To Gately, a funeral was never about the sale of the casket but a way to convene a safe space to grieve and for survivors to support each other. Showing emotion, ugly crying, is not just OK, he told the Independent this week, “It’s the whole point.”
That said, his business was fueled by the income from full-fledged funerals, which are becoming rare. In their place are cremations, often without any ceremony. This does affect the bottom line of a funeral home. Funerals add, on average, $7,843 — a figure that includes services, viewing, and burial — to the cost of saying goodbye, according to the Choice Mutual Insurance Agency. Opting for cremation instead of burial can mean some savings, bringing the average total down to $6,970.
Increasingly, people take care of the body but dispense with the rituals, a decision Gately calls shortsighted.
Value in Grieving
“To me, there has been almost an emotional and intellectual metamorphosis where people have become better educated,” Gately said. “They chose to make decisions for themselves rather than follow authority. But, while that is a good direction, it is also good to be informed about the direction that you are taking. What I mean is, the funeral has a tremendous value in grieving.”

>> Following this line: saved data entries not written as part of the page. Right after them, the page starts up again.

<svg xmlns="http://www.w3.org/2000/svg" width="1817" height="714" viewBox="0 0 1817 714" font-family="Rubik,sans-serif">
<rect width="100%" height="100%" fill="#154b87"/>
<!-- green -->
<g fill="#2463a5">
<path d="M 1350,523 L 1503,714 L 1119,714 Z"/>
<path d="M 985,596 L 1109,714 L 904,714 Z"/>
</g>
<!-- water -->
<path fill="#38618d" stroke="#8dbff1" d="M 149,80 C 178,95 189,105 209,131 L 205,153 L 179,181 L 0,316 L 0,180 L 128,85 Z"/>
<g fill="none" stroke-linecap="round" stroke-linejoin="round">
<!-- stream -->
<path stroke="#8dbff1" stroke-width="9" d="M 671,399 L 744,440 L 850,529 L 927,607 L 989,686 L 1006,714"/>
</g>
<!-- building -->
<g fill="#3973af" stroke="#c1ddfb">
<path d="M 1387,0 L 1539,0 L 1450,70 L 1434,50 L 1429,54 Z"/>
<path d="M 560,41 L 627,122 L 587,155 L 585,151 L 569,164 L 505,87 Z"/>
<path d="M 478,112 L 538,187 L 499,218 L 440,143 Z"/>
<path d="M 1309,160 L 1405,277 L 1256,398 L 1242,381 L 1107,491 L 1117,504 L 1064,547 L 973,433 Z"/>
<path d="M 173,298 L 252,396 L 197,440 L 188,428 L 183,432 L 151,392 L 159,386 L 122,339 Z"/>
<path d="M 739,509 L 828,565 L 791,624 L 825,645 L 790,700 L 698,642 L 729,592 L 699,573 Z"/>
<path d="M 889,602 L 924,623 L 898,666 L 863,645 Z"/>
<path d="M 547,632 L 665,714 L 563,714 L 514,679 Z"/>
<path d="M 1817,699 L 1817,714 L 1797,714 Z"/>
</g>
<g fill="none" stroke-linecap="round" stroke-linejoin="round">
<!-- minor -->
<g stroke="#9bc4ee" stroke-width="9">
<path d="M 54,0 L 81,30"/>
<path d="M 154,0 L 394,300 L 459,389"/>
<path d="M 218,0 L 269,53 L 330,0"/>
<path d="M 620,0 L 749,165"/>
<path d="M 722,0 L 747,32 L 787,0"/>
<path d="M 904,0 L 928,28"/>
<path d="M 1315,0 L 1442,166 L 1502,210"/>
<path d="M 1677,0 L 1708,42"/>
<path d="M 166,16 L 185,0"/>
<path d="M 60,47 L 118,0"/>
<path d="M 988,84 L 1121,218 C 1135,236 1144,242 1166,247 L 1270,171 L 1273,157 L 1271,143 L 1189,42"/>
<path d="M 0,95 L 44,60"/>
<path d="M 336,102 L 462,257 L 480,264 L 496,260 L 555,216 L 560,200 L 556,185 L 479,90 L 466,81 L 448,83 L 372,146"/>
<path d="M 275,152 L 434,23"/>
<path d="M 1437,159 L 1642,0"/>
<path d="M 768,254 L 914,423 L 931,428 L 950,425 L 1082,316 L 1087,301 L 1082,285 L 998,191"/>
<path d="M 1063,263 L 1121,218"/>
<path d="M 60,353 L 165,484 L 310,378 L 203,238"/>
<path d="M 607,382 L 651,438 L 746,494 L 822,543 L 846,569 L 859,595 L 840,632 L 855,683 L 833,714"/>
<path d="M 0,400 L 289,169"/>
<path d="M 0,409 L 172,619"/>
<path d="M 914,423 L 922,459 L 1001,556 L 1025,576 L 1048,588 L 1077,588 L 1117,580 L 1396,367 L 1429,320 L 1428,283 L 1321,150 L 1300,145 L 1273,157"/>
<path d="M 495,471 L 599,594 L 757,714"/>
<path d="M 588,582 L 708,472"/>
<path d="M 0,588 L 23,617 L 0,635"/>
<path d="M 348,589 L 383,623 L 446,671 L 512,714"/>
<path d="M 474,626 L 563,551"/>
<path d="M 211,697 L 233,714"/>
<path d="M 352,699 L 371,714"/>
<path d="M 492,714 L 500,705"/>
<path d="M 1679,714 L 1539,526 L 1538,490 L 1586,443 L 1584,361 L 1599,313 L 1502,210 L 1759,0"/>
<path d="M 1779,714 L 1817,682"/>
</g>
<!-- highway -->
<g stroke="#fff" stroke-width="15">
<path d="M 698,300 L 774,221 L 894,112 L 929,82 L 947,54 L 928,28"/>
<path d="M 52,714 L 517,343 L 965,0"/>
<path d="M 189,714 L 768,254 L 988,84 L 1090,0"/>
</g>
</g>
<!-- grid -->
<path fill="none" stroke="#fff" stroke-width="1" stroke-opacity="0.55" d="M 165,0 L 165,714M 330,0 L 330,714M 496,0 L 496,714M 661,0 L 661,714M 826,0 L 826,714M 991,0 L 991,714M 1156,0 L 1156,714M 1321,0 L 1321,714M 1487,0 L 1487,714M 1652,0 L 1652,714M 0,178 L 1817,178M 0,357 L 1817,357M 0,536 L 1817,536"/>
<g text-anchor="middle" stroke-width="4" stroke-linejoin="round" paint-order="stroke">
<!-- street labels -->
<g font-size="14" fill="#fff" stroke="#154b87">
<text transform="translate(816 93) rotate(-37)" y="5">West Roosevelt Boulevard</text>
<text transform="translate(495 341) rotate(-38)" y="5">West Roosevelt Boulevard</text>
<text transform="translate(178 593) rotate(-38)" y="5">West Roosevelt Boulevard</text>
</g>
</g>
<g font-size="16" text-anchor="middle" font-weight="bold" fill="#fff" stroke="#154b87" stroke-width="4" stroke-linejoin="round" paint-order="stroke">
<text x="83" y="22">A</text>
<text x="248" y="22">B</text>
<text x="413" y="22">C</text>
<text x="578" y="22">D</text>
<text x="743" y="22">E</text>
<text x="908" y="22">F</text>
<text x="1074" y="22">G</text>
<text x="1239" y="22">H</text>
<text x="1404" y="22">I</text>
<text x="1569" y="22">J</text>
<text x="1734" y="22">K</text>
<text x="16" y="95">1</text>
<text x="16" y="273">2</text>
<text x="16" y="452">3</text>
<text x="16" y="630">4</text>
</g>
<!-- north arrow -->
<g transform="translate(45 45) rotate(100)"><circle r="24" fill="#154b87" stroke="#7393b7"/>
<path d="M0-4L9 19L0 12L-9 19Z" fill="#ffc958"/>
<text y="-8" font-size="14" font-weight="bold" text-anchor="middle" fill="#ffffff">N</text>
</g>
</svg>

Gwynne Guzzeau, executive director of Helping Our Women, the Provincetown-based nonprofit that assists residents in times of financial and health hardships, expressed the same sentiment.
“A fundamental part of public health is convening space for the public, and a funeral home is a public space,” she said. “It is especially important when people no longer go to church as much. We are losing a space to hold for grief.”
While there is a growing awareness “that emotions are a part of the human body system,” the value of “having a space where people gather and where that emotional state is honored and respected should also be recognized,” Guzzeau added. “The idea is we are opening up a time to acknowledge and be with our feelings.”
Being There
While Gately has been the one keeping the funeral services alive and local in Provincetown, the face of those services has been Jim Keefe, the soft-spoken manager who worked for McHoul before Gately took over.
Keefe, a private man who did not want to comment for this article, was a first responder of sorts, while Gately took care of the funeral service arrangements. Keefe has been the recipient of who knows how many phone calls, which might come at any time, day or night, with the news of a person’s death. Keefe has demonstrated a tremendous commitment to “being there,” Gately said.
Galen Malicoat, whose family goes back generations in Provincetown, recalled how, when her aunt Martha Malicoat Dunigan died in 2002, the family sought to honor her wish to avoid both a hearse and a casket. Martha’s daughter Breon and brother Conrad Malicoat, both artists, made her a “boat” instead. The family then put it in the back of Conrad’s pickup truck for the journey to the crematorium.
When Conrad Malicoat died in 2014, Breon and Conrad’s three daughters, Galen, Robena, and Bronwyn Malicoat, made a burial vessel for him and created a colorful covering for it with their own drawings.
Breon built a third boat when Anne Lord Malicoat, Conrad’s wife, died in 2019. This one was drawn by a horse made of plywood, because Anne loved horses. Anne’s daughters positioned the horse in the back of the pickup truck so that it was visible to everyone as they rode to the Plymouth crematorium, according to Robena.
The family’s desire to handle and transport the body instead of handing the task over to a licensed funeral director required navigating through a labyrinth of paperwork overseen by bewildered officials.
Jim Keefe “held my hand” throughout, said Robena. “He was just so kind making these things happen for us.”
“Jim has quietly contributed more to Provincetown than anybody will ever know,” Gately said. “The funeral home has only been part of the contribution. He has always been available. He is very private, and what I know of Jim is probably not much more than you know. But I do know this: without Jim we would not have been able to stay in Provincetown as long as we did.”